Disputa

Fernando de Noronha: Advogado acredita que ação da União sobre domínio da ilha sequer deverá ter mérito analisado no STF

Especialista Antonio Ribeiro Júnior defende que ação é juridicamente inviável porque não se pode devolver à União um bem que a Constituição diz ser de Pernambuco desde 1988. Para mudar controle seria necessário revogar artigo da Constituição Federal

Imagem do autor
Cadastrado por

Adriana Guarda

Publicado em 29/03/2022 às 14:39 | Atualizado em 30/03/2022 às 20:29
Notícia
X

Em pleno ano eleitoral, a gestão do presidente Jair Bolsonaro decidiu iniciar mais um embate com o governo de Pernambuco, envolvendo o arquipélago de Fernando de Noronha. Dessa vez, a tensão aumentou, com a União ingressando na quinta-feira (24), com uma ação no Supremo Tribunal Federal (STF) para retomar o controle da ilha. Segundo especialistas, o pedido não tem um argumento jurídico consistente e poderá 'bater na porta do STF' e nem ser analisada. O Blog de Jamildo trouxe o assunto em primeira mão. 

A Advocacia Geral da União (AGU) apresentou uma longa argumentação de 57 páginas, pedindo o reconhecimento de que a ilha pertence à União. Para embasar o pedido, cita artigos da Constituição Federal que tratam da titularidade do governo Federal em casos da existência de ilhas fluviais. A ação também alega que o governo de Pernambuco estaria descumprindo o Termo de Cessão de Uso em Condições Especiais da ilha de Fernando de Noronha, assinado em 2002 pelo então presidente Fernando Henrique Cardoso (FHC) e o governador da época, Jarbas Vasconcelos. Pelo acordo, o Estado seria responsável em administrar e fazer a manutenção dos bens federais, mas que estaria descumprindo a obrigação. 

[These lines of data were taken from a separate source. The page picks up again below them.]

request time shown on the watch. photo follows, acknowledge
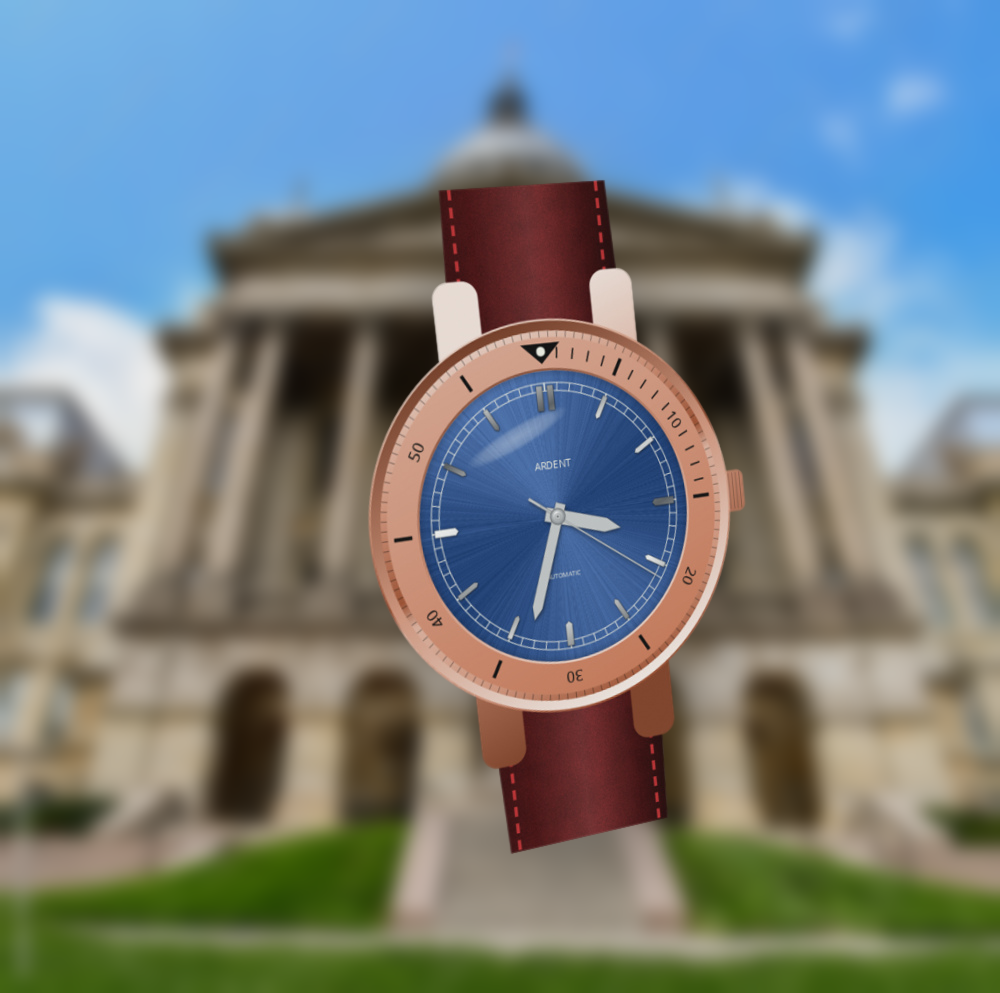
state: 3:33:21
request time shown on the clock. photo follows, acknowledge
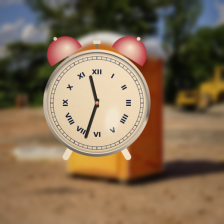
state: 11:33
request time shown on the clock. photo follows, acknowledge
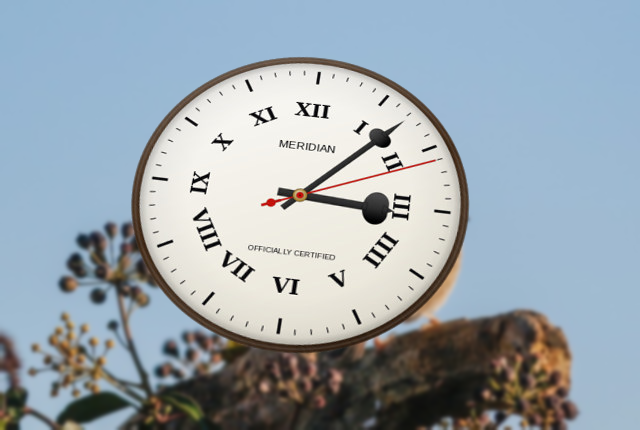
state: 3:07:11
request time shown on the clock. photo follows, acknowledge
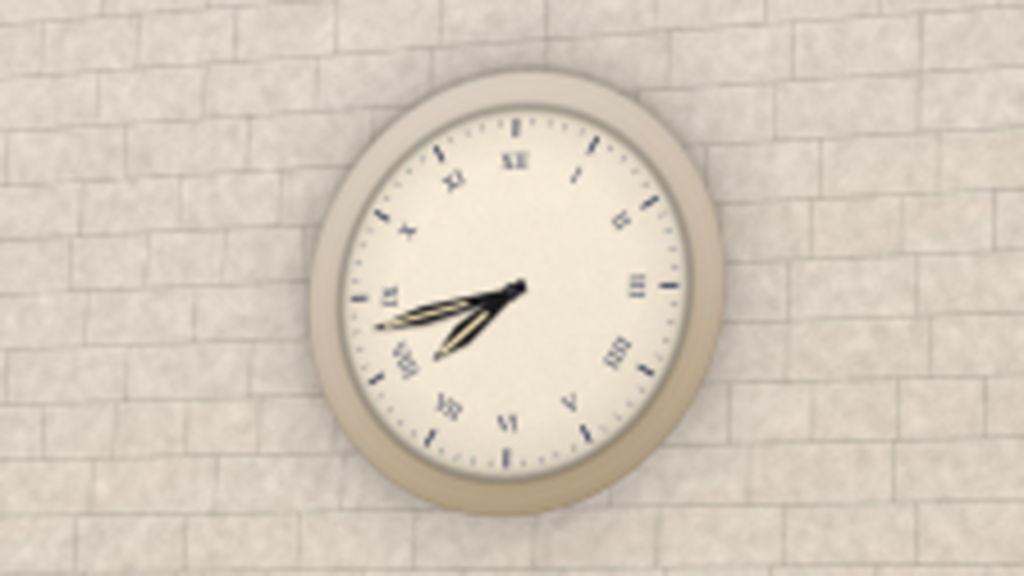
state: 7:43
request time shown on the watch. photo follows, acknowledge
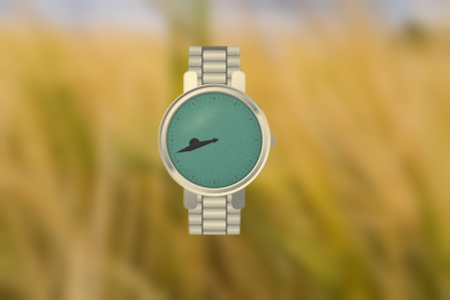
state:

"Existe a chance de ação nem ser reconhecida no STF por falta de um argumento jurídico viável. Como se poderia, por meio de uma decisão judicial, dar um bem ao governo Federal, que a Constituição diz que é do Estado?", questiona o consultor jurídico, advogado em Direito Público, especialista em direito eleitoral, professor e sócio do escritório Herculano & Ribeiro Advocacia, Antonio Robeito Júnior. "Isso romperia com o pacto federativo, retirando a autonomia do Estado de gerir e administrar seus bens. Seria uma grave violação à descentralização administrativa, que é uma característica de pacto federativo", explica.  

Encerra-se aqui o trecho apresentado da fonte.